BEGIN

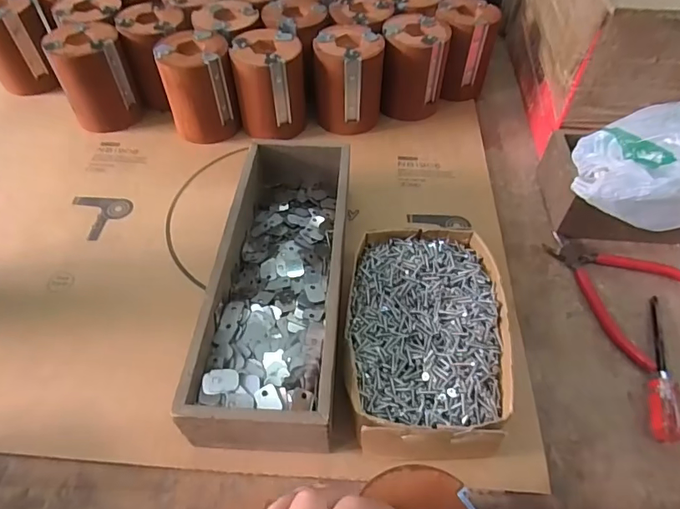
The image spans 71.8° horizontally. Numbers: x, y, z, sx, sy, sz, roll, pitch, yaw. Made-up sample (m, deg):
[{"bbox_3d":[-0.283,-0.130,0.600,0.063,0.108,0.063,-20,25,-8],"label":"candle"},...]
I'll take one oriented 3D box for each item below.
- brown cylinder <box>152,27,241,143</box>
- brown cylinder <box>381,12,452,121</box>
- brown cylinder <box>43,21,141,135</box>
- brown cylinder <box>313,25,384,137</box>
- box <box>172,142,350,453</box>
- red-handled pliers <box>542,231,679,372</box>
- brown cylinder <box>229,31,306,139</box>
[{"bbox_3d":[-0.164,-0.192,0.549,0.073,0.101,0.077,-19,54,-15],"label":"brown cylinder"},{"bbox_3d":[0.090,-0.229,0.580,0.076,0.098,0.079,4,52,3],"label":"brown cylinder"},{"bbox_3d":[-0.289,-0.208,0.556,0.077,0.099,0.084,-22,55,-17],"label":"brown cylinder"},{"bbox_3d":[0.010,-0.207,0.561,0.080,0.097,0.081,3,52,2],"label":"brown cylinder"},{"bbox_3d":[-0.047,0.018,0.404,0.099,0.067,0.288,3,52,2],"label":"box"},{"bbox_3d":[0.258,0.027,0.444,0.121,0.009,0.137,-37,60,-25],"label":"red-handled pliers"},{"bbox_3d":[-0.081,-0.198,0.551,0.076,0.096,0.074,-10,52,-8],"label":"brown cylinder"}]

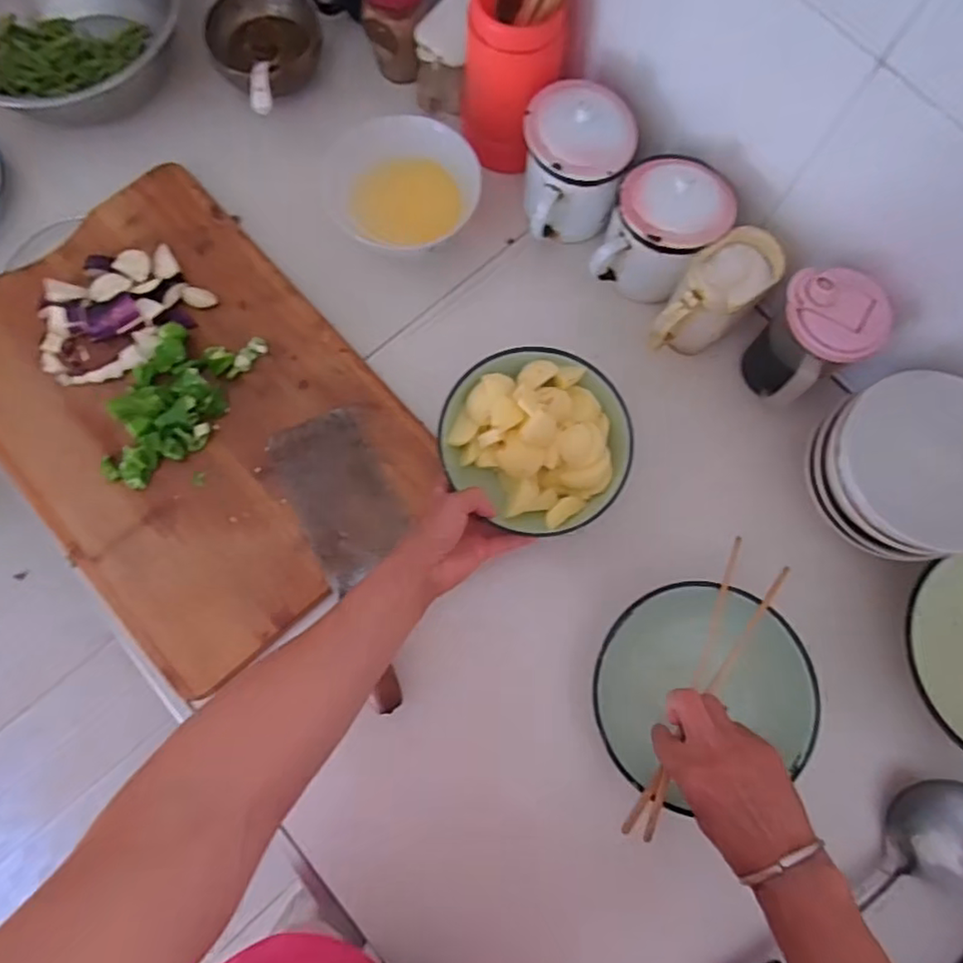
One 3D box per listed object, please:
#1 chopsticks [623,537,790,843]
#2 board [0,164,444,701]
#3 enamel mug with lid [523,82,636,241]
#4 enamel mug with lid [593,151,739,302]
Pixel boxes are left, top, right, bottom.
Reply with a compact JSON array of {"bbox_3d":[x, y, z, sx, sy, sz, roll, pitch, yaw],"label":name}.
[{"bbox_3d":[0.180,0.165,0.496,0.050,0.016,0.247,29,75,6],"label":"chopsticks"},{"bbox_3d":[-0.287,-0.076,0.591,0.319,0.031,0.454,-41,81,-10],"label":"board"},{"bbox_3d":[0.092,-0.308,0.612,0.101,0.108,0.104,0,76,-1],"label":"enamel mug with lid"},{"bbox_3d":[0.179,-0.250,0.600,0.107,0.103,0.107,22,77,4],"label":"enamel mug with lid"}]

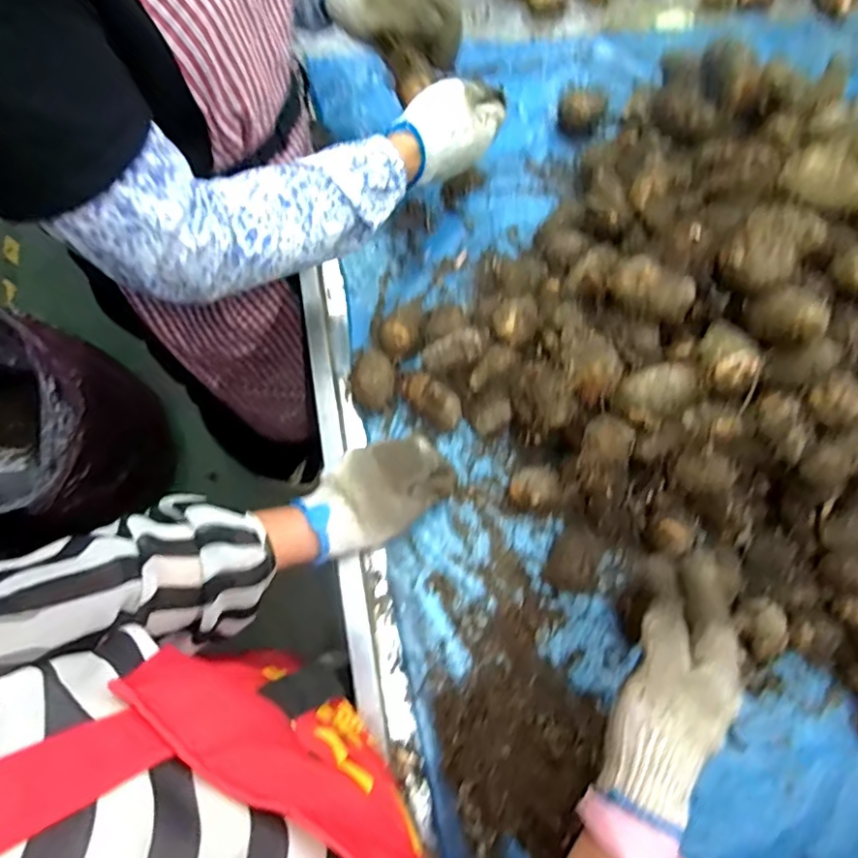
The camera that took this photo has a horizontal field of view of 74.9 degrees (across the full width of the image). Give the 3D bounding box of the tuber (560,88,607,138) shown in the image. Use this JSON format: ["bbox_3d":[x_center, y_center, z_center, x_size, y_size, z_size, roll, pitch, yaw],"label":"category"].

END

Problem = When the line with "- brown cylinder <box>43,21,141,135</box>" is reached in the data above, begin copying, and stop after the line with "- red-handled pliers"; copy each line exactly, both ends included.

Expected answer =
- brown cylinder <box>43,21,141,135</box>
- brown cylinder <box>313,25,384,137</box>
- box <box>172,142,350,453</box>
- red-handled pliers <box>542,231,679,372</box>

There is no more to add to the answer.